Website evolution is interesting but there isn't too many resources on the topic. A few sites have a page detailing their homepage's evolution (see Edmunds, Microsoft, WebReference, and GNN). But most sites are embarassed by the mistakes that were made or the naivety shown by their earlier incarnations. Then you have to resort to snapshots of sites made in the past and compare them to the current incarnations. As a last resort, you can check out NetSlave's Ghost Sites which archives screenshots of sites which have disappeared.
09:15 permalink

05/09/2001 Wednesday

Peter Dombrovskis photos always give me chills. Tasmania is beautiful. I want to go back.
14:00 permalink

From the where-are-they-now files: Tina Yothers (Family Ties) has a band; Dustin Diamond (Saved by the Bell) teaches chess.
09:25 permalink

I wonder how generally applicable Macromedia's Web Site Production Management Techniques are. (via Tremendo)
09:15 permalink

The latest release of the JSRS (Javascript Remote Scripting) supports PHP. Cool!
09:10 permalink

I've been playing with my new Palm Vx. It is evil. Getting up to speed on the software scene for a whole new platform sucks a lot of time. I've installed as many web browsers as I could and found 2 servers for Palm-OS (though I haven't tested them). I'm also reading the Anglo-Saxon Chronicles and playing the Zork trilogy. Evil, I tell you. Hope the novelty wears off soon and I can get back to normal.
08:45 permalink

05/04/2001 Friday

Webmonkey: Wanna Be a Project Manager? A mostly introductory level article on project management. Introductory level articles, if you are familiar with the topic being covered, rarely contain any startlingly new information. And you would hope that this holds true for everyone who should be familiar with the same topic. But, sometimes, it doesn't work out that way. Case in point: this article mentions two skills that one should look for when hiring Project Managers at a web firm are:

  • Basic knowledge of standard Web tools such as Photoshop, HTML, XML, and other Web software and languages
  • A knowledge of browser work-arounds, and general Web do's and don'ts.

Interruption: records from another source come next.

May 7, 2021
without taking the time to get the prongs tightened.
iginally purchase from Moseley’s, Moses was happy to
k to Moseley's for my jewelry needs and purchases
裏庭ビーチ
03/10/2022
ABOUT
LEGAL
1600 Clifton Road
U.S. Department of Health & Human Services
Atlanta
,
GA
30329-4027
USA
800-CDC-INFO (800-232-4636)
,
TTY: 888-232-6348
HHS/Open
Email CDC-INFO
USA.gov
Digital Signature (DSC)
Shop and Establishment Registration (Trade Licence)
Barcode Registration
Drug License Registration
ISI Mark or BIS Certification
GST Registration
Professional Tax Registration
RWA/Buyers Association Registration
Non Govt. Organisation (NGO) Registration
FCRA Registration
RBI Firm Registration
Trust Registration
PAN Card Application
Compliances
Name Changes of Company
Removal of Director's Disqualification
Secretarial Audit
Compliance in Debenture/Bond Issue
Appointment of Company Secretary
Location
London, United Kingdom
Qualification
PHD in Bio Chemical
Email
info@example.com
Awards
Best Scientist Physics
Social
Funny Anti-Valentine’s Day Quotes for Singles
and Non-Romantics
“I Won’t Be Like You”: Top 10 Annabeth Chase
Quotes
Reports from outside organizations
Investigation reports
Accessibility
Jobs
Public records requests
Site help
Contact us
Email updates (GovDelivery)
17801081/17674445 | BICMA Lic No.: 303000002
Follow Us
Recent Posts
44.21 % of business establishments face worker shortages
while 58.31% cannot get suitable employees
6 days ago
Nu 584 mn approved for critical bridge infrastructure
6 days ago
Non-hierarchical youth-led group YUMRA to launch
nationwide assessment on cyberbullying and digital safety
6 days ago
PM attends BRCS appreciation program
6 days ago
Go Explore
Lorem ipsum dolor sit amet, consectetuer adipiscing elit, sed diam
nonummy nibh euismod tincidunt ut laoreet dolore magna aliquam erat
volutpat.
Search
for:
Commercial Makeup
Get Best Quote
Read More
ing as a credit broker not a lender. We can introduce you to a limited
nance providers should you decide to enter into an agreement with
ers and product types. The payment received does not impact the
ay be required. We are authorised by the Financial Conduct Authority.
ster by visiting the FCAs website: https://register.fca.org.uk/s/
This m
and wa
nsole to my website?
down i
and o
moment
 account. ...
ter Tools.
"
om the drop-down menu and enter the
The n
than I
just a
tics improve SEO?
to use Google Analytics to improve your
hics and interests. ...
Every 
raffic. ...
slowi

Painfully obvious. But some people who hire for project management positions don't know this. And the people they hire don't know this. It always amazes me when the painfully obvious isn't painfully obvious to the people it should be painfully obvious to. (via Tomalak's Realm)
09:55 permalink

More funny stuff. How to impress a date (you know who) and dogs in elk. (via Good Experience and Memepool)
09:25 permalink

I keep forgetting this so I'm writing it down in the hopes that this'll make me remember: Netscape doesn't let you use the post method on a form using the file:/// protocol. The form just sits there when you try to submit it.
08:45 permalink

Flash on IE PC won't let you attach a get query string to a getURL if you are using the file:/// protocol (accessing stuff locally). Doesn't matter how you try to do it. As soon as you use the http:// protocol, everything works fine. Annoying when you are trying to author locally.
08:40 permalink

05/02/2001 Wednesday

Note to self: Read Salon's Coder on the cross (story about "a programmer loses his health, social life and sense of self" in the pursuit of his job) when I get the time. (via Slashdot)
09:20 permalink

Today is World Phone in Sick Day. Had I known... (via Metafilter)
08:50 permalink

05/01/2001 Tuesday

NS4.x doesn't like positioned elements appearing within <form> tags. As soon as a positioned element is encountered, the form is terminated. Later form elements appear as if the <form> tags weren't there at all - select options and textarea initial text appear in the flow of the document as plain text and all other elements don't show up at all.
10:00 permalink

Listened to an interview on As It Happens last night with an astrophysicist who was trying to explain why the discovery of harmonic resonances in the density spectrum of the cosmic microwave background radiation was important. As you can probably tell from that sentence, you would first have to explain what "harmonic resonances", "density spectrum" and "cosmic microwave background radiation" are first. But that's almost impossible to do in a short interview. The poor guy didn't have a chance.